Other worries include who do they take payments from? Has the attacker been able to compromise personal details? That will land the company in trouble with the regulator, the ICO, and fines might be on the way.

Companies that have been working with Angling Direct will need to take precautions too. It’s fair to say any email from 6th onwards is untrustworthy. There’s no telling what a malicious actor may do with the access they have, so assume the worst.

How could this have been prevented? Simply: MFA – Multi-Factor Authentication. Without it, all that is protecting an account is a single password. A password that may be guessed, brute-forced, or phished. By having multi-factor authentication in place for all systems and services the chances of compromise are vastly reduced. Not having MFA for your domain hosting provider in 2021 is practically suicidal. Losing control of a domain will almost inevitably lead to loss of control of email services. Once that has happened, all bets are off. A malicious attacker can do just about anything.

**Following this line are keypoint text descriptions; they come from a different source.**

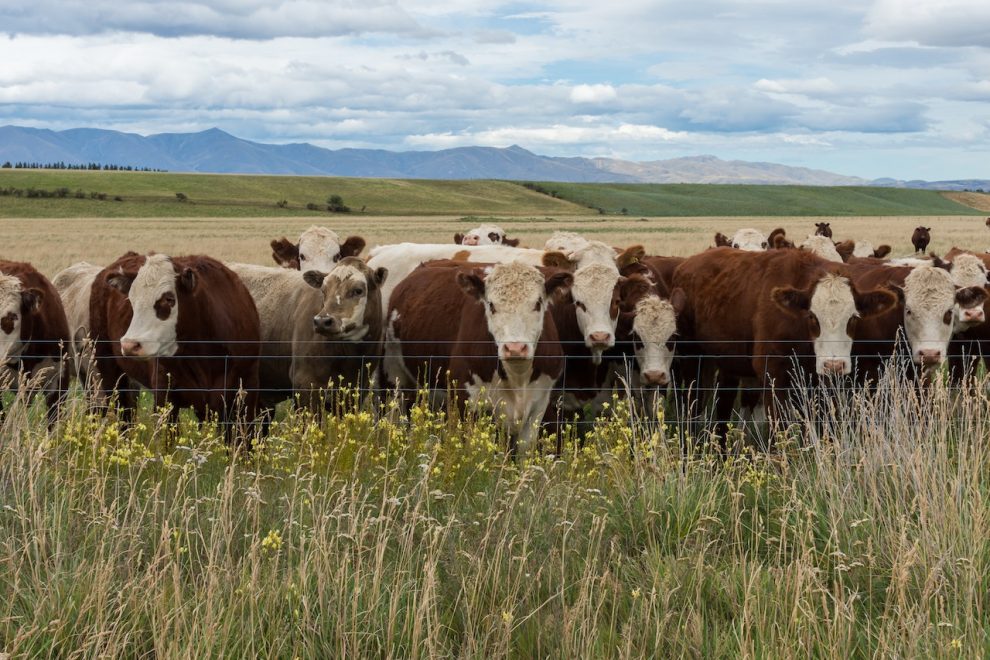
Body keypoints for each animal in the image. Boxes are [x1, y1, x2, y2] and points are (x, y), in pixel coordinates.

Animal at [89, 251, 262, 438]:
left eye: (169, 299)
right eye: (131, 300)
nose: (130, 345)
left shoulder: (246, 394)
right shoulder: (166, 399)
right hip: (107, 369)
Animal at [386, 260, 572, 456]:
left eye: (537, 303)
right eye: (491, 305)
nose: (515, 348)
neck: (517, 378)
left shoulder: (539, 404)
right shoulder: (465, 399)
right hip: (396, 378)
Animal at [672, 248, 896, 448]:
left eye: (853, 318)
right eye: (812, 317)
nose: (834, 365)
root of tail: (686, 264)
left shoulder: (817, 383)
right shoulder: (773, 377)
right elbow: (777, 432)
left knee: (723, 406)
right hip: (692, 359)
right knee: (692, 403)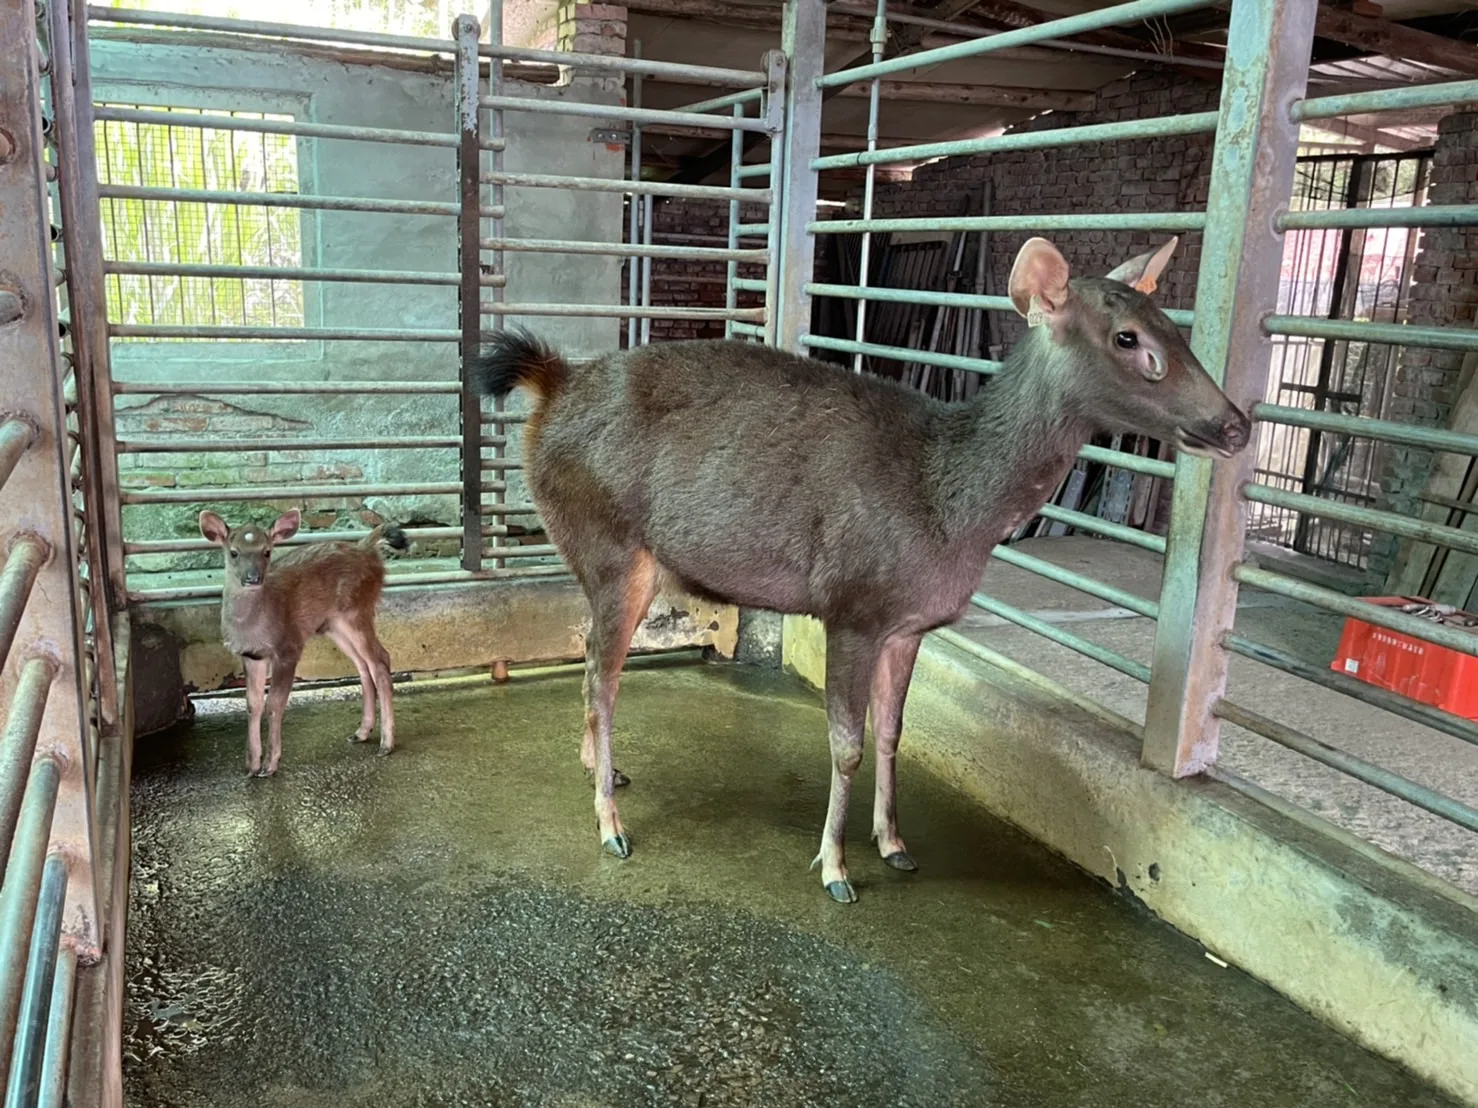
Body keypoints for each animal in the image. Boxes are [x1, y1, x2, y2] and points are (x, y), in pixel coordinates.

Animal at [198, 509, 407, 777]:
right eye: (233, 552)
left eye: (267, 551)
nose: (253, 578)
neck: (255, 627)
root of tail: (368, 548)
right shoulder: (252, 655)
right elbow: (253, 704)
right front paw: (251, 764)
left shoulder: (288, 647)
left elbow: (274, 703)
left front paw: (270, 765)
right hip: (333, 624)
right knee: (363, 665)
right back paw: (361, 733)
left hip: (357, 610)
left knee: (380, 659)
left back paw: (386, 744)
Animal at [470, 236, 1251, 903]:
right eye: (1128, 338)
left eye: (1175, 327)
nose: (1236, 424)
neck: (950, 509)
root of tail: (552, 386)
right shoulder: (853, 603)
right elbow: (845, 745)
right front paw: (835, 867)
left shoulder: (909, 624)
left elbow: (892, 731)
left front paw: (895, 843)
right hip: (611, 544)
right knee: (602, 678)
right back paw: (610, 824)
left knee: (587, 656)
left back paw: (600, 769)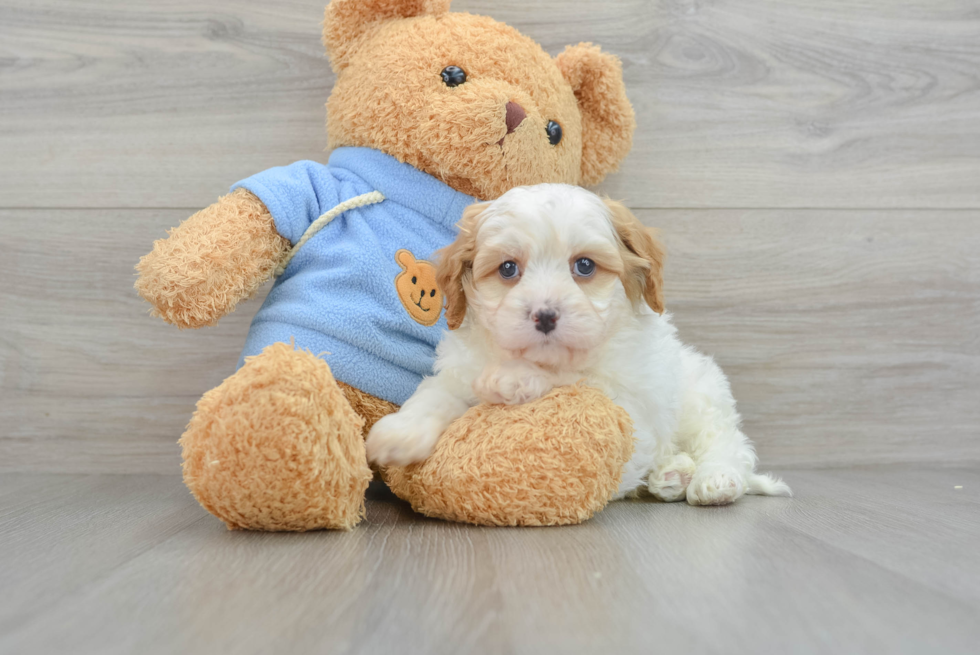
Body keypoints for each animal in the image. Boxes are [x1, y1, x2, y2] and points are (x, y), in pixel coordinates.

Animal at [368, 184, 788, 508]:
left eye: (584, 266)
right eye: (508, 269)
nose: (545, 315)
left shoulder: (628, 400)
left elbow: (573, 379)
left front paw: (514, 379)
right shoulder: (459, 371)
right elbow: (435, 395)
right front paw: (399, 433)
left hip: (702, 396)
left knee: (726, 443)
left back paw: (714, 480)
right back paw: (670, 475)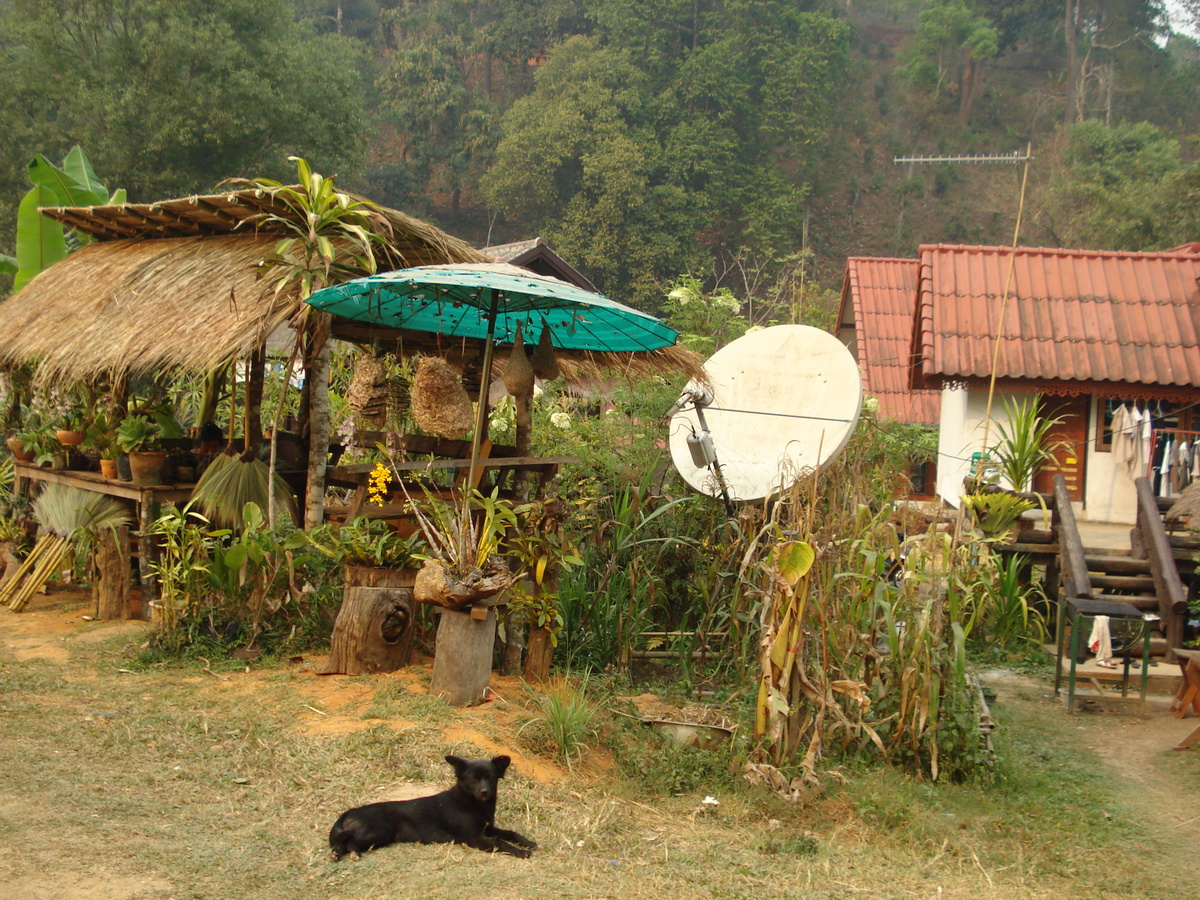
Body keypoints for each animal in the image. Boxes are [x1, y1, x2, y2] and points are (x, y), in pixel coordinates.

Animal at [326, 758, 537, 864]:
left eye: (490, 778)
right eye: (473, 779)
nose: (484, 791)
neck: (472, 804)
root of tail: (351, 811)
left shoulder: (488, 828)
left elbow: (510, 833)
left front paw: (527, 842)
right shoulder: (474, 838)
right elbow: (500, 842)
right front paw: (520, 852)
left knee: (342, 843)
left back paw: (337, 854)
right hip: (381, 831)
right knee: (351, 841)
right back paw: (353, 853)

If you still haven’t implemented MFA for your domain and/or your email – do it now. I mean right now. Don’t wait to become the next victim.

A final word of warning. The website anglingdirect.co.uk might only be forwarding to another domain right now, but I recommend against directly browsing to this URL. The attacker could, at any time, change his tactics and decide to place malware along the way. It wouldn’t be the first time that sort of thing has happened. Stay safe!